Is A Fixed Rate Mortgage Your Best Choice Now?
Given the massive problems in the mortgage industry today, it is hardly a surprise most people are running for the safety of the fixed rate mortgage. Is this a smart move, though?
There are two general categories of loans in the mortgage world. One comes with a fixed rate mortgage and one with some form of adjustable rate mortgage. Fixed rate tend to cost more up front because the interest rate is higher than that of an adjustable rate mortgage. Over time, however, the fixed rate is often considered safer because it is a stable figure. Regardless of what the finance markets do, you will always pay the same interest rate and corresponding loan payment.

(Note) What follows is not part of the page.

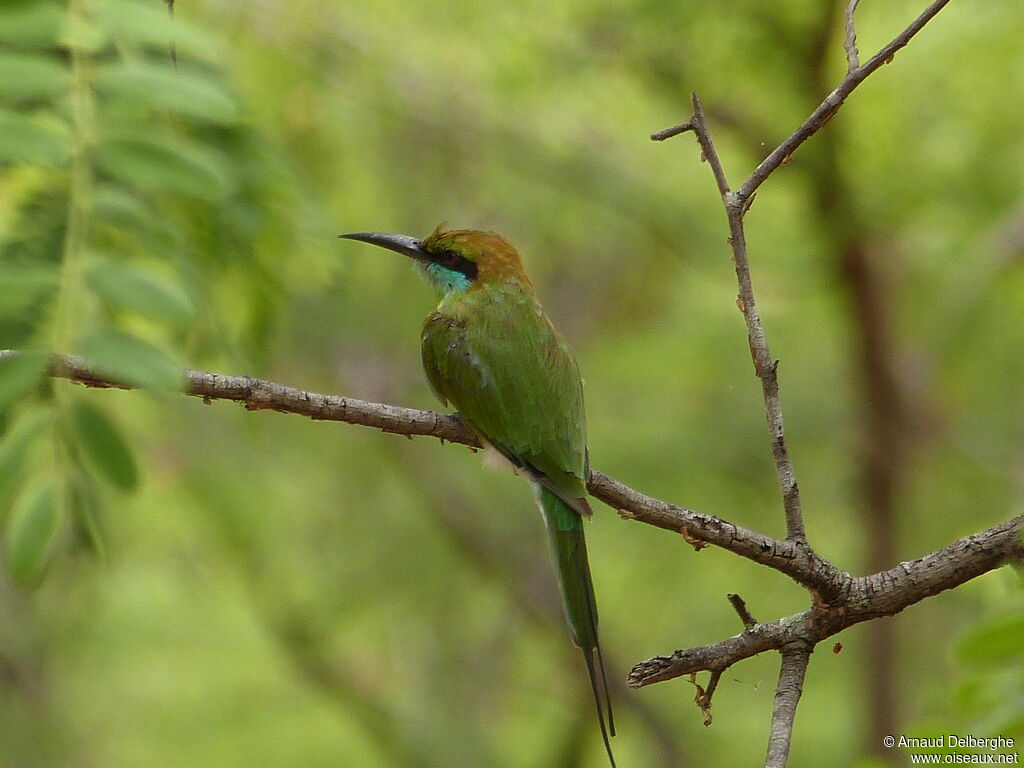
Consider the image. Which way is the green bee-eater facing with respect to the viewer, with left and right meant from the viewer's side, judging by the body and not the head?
facing away from the viewer and to the left of the viewer

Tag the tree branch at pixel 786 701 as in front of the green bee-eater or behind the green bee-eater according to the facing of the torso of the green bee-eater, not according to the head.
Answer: behind
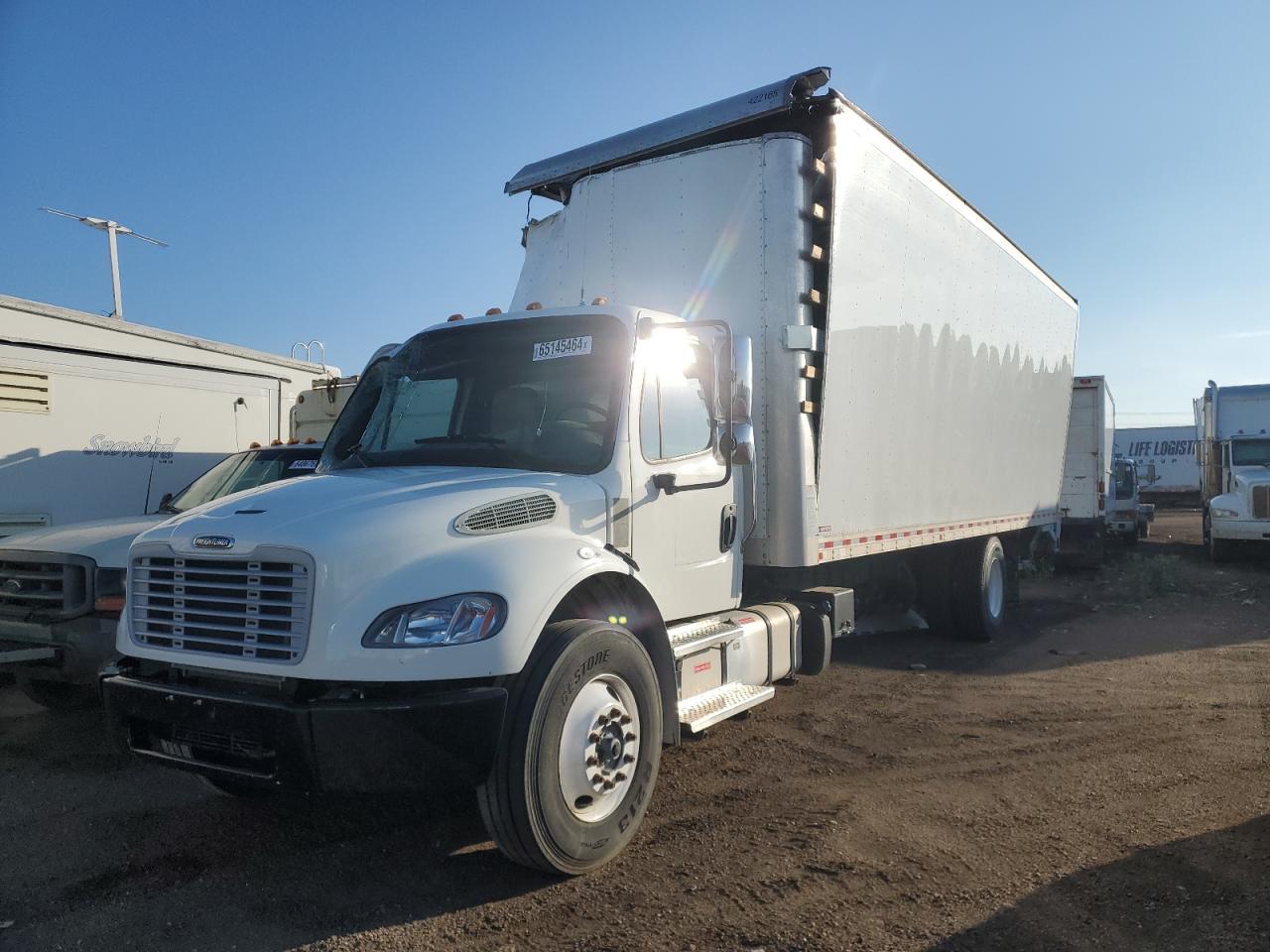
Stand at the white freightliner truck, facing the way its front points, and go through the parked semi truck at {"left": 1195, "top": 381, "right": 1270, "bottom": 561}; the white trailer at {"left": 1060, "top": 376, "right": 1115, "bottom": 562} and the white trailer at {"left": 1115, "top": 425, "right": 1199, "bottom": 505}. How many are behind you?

Unless you’ve been living in a cave, you probably know about the mortgage industry mess we are in. Simply put, far too many people were given money than should have been. To compound matters, borrowers often stretched to get into houses they really couldn’t afford. Almost all of this was done through one form or another of an adjustable rate mortgage. When rates went up or reset to higher levels, people couldn’t meet the payment obligations and the real estate bubble exploded like the Hindenburg.
Given this scenario, the common notion these days is a fixed rate mortgage is where you want to be. Is this really a smart choice? It may be, but the picture is not nearly as crystal clear as the pundits would want you to believe. Whenever something goes wrong in a market, there is often a major overreaction. This scenario may be playing out when it comes to mortgages.
To gauge the merits of different loan products, we need to take a step back and look at the big picture. What do we see? An economy that is cooling off in a big way. Most believe we are in a recession and will be in the doldrums for the next few years. What happens in such a market? The Federal Reserve tries to fire up the economy by making money cheaper. This ultimately leads to lower interest rates on mortgages, a fact we are already seeing as the fed has significantly been cutting its rates.
If we are in a recession, the likelihood of the Federal Reserve cranking up interest rates is pretty remote. Doing so my throw us into a depression, not a recession. Given this fact, the “risk” of going into an adjustable rate mortgage probably is not found in the interest rate potentially going up.
Does this mean you should go with some form of an adjustable rate mortgage instead of a fixed? There is no correct answer. Do you own research and make an informed decision. Don’t just discount the idea of an adjustable mortgage out of hand.